«Vraiment, ma fille, tu as bonne grâce à te plaindre de la perte d'un bien qui est extrêmement désirable, n'est-ce pas, à cause des avantages qu'il procure? Tu n'es plus belle. Ah! Geneviève, si tu ne l'avais jamais été, tu serais encore heureuse: c'est ta seule beauté qui a été ton crime. Et quand même elle ne t'eût pas coûté de larmes, devrais-tu te plaindre de sa perte, lorsqu'il n'est pas bien de la désirer? Si tu savais combien la noirceur de ton teint te rend agréable à mon fils, tu aurais honte d'avoir été autrefois d'une couleur différente. Reviens donc à toi, ma fille; ne te plains plus de tes misères, puisque c'est de ces épines que tu peux composer ta couronne de gloire.»

A peine la reine du ciel eut-elle achevé sa remontrance, qu'une nuée plus belle et plus luisante que l'argent la déroba aux yeux de la sainte qui demeura pleine de confusion et de joie: de joie, pour avoir vu celle qui sera une partie de la béatitude des élus dans le paradis; de confusion, pour avoir donné des regrets à sa beauté passée.

Elle murmura ces paroles:

«Mon aimable époux, vous voulez que Geneviève souffre jusqu'à la fin. Eh bien! j'en suis contente: je prétends demeurer aussi fidèle à vos divines volontés dans les plus fortes angoisses de ma douleur que dans les prospérités de ma fortune. Hélas! où serais-tu, mon pauvre coeur, si Dieu t'eût abandonné à tes propres inclinations? Sans doute la vanité te posséderait maintenant. Oh! que j'ai un juste sujet de vous remercier de m'avoir fait tant de grâces! Que pouvais-je espérer dans la maison de mon mari, sinon un esclavage volontaire, une honnête servitude? Ah! mon Dieu, je connais bien maintenant la douceur de votre providence. Que votre saint nom soit béni d'avoir sauvé cette pauvre créature qui n'eût jamais suivi vos attraits s'ils n'eussent été charmants, vos mouvements s'ils n'eussent été pleins de séduction. Je vous suis infiniment redevable de m'avoir fait cette faveur: toutefois, mon obligation me paraît encore plus grande si je considère que vous m'avez contrainte d'être si heureuse contre ma volonté, me faisant dans la solitude une image du ciel.»

XXVIII

Inquiétudes et douleurs de Sifroy.

Pendant que Geneviève s'abandonnait à ces pieuses et innocentes joies, Sifroy n'avait ni contentement ni repos. La nuit ne lui présentait que de tristes fantômes; le jour ne l'éclairait que pour lui faire remarquer l'absence de Geneviève. Son esprit avait sans cesse des pensées mélancoliques, et son unique plaisir était dans la plus austère solitude.

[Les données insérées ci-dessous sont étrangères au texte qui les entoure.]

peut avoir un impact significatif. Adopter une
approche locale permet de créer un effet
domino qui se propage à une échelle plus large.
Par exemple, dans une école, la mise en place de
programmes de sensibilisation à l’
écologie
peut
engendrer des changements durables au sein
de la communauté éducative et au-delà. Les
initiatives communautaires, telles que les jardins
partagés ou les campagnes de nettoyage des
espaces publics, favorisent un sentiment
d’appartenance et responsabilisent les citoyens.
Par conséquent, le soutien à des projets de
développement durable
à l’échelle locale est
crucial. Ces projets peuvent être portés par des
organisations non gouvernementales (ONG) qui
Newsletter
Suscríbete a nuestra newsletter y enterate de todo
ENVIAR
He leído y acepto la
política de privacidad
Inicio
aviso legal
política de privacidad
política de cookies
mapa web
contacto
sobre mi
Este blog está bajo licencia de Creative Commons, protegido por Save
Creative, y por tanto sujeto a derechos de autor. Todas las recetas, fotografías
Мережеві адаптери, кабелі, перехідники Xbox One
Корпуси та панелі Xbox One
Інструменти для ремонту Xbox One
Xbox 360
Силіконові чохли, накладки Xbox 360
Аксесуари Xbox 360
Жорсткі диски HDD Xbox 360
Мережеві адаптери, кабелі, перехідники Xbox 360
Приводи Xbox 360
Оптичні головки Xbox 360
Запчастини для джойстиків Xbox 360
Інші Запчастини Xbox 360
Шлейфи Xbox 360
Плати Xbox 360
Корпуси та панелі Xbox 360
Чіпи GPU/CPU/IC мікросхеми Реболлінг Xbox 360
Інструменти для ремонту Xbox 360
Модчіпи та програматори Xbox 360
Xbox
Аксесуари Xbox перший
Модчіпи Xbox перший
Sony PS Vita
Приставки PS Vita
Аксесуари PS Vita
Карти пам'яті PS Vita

Souvent on le voyait rêver en silence sur le bord des eaux, remarquant dans leur inconstance une image de l'agitation de son esprit. Et puis, comme si son humeur l'eût rendu sauvage, il se dérobait à ses serviteurs pour donner plus de liberté à ses soupirs dans l'horreur d'un bois. Sa conscience lui disait: «Tu as fait tuer ta pauvre Geneviève; tu as fait massacrer ton fils et ôter la vie à ton serviteur.» Et il s'écriait: «Geneviève, où es-tu?»

Cependant Golo fuyait la colère du comte; dès qu'il s'aperçut des vapeurs sombres qui chargeaient l'esprit de Sifroy, il partit pour un long voyage.